I met such a rather concrete measure theoretic problem while dealing with induced representations of $p$-adic groups.
So let $G$ be a unimodular locally compact group, with $P$ its closed subgroup (what we think about them are just $p$-adic groups such as $G=GL(n,\mathbb{Q}_p)$ and $P$ its standard parabolic subgroups). Let $\delta_P$ be the module function of $P$ (coming from the difference of the left and right Haar measure on $P$). Let $C_c(P\backslash G,\delta_P^{-1})$ be the space of continuous functions $f:G\rightarrow \mathbb{C}$, such that the support of $f$ is compact modulo $P$, and $$f(pg)=\delta_P(p)^{-1} f(g),~\forall p\in P,\forall g\in G.$$ Then we let $G$ act on this function space by right regular representation: $$(R(g)f)(x):=f(xg).$$
O.K. So this is just a general construction in induced representations. By a very general theorem on Bushnell-Henniart's book, Local Langlands Conjecture for $GL(2)$, there is a $G$-invariant linear functional $\alpha:C_c(P\backslash G,\delta_P^{-1})\rightarrow \mathbb{C}$, namely $\forall f\in C_c(P\backslash G,\delta_P^{-1})$, we have $\alpha(R(g)f)=\alpha(f),\forall g\in G$.

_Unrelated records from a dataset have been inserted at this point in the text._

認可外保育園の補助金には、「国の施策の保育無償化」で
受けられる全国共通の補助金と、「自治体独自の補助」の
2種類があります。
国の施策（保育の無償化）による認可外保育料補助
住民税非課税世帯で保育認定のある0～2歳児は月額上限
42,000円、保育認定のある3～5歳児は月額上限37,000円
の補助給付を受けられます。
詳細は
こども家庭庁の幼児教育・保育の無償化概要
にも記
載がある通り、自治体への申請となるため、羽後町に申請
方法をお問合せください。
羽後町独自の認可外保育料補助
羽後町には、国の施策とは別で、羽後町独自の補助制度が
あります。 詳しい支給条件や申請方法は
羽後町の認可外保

What I want to ask is: suppose we have a compact open subgroup $K$ of $G$, such that $G=PK$ (this is the case for $GL(n)$ by Iwasawa decomposition), then how to prove $$C_c(P\backslash G,\delta_P^{-1})\rightarrow \mathbb{C}, f\mapsto \int_K f(k)dk$$ is such a functional in that general theorem?
This seems to be very striking, because in the proof of the general cases, we don’t have any idea how to write down such thing explicitly. I met this fact in Godement and Jacquet's classic "Zeta functions of simple algebras" (page 21), but I have no idea how to prove it. Can anyone give me some help? Thanks a lot in advance!
Ok, now I understand this crucial fact. Such a compact subgroup (with $G=PK$) is called a ‘good compact’. It’s proved in Casselman’s famous notes (introduction to admissible representations of $p$ adic groups, subsection 3.1), for any such good compact, we have the above property. And this is very helpful in proving normalized induction preserves unitaricity.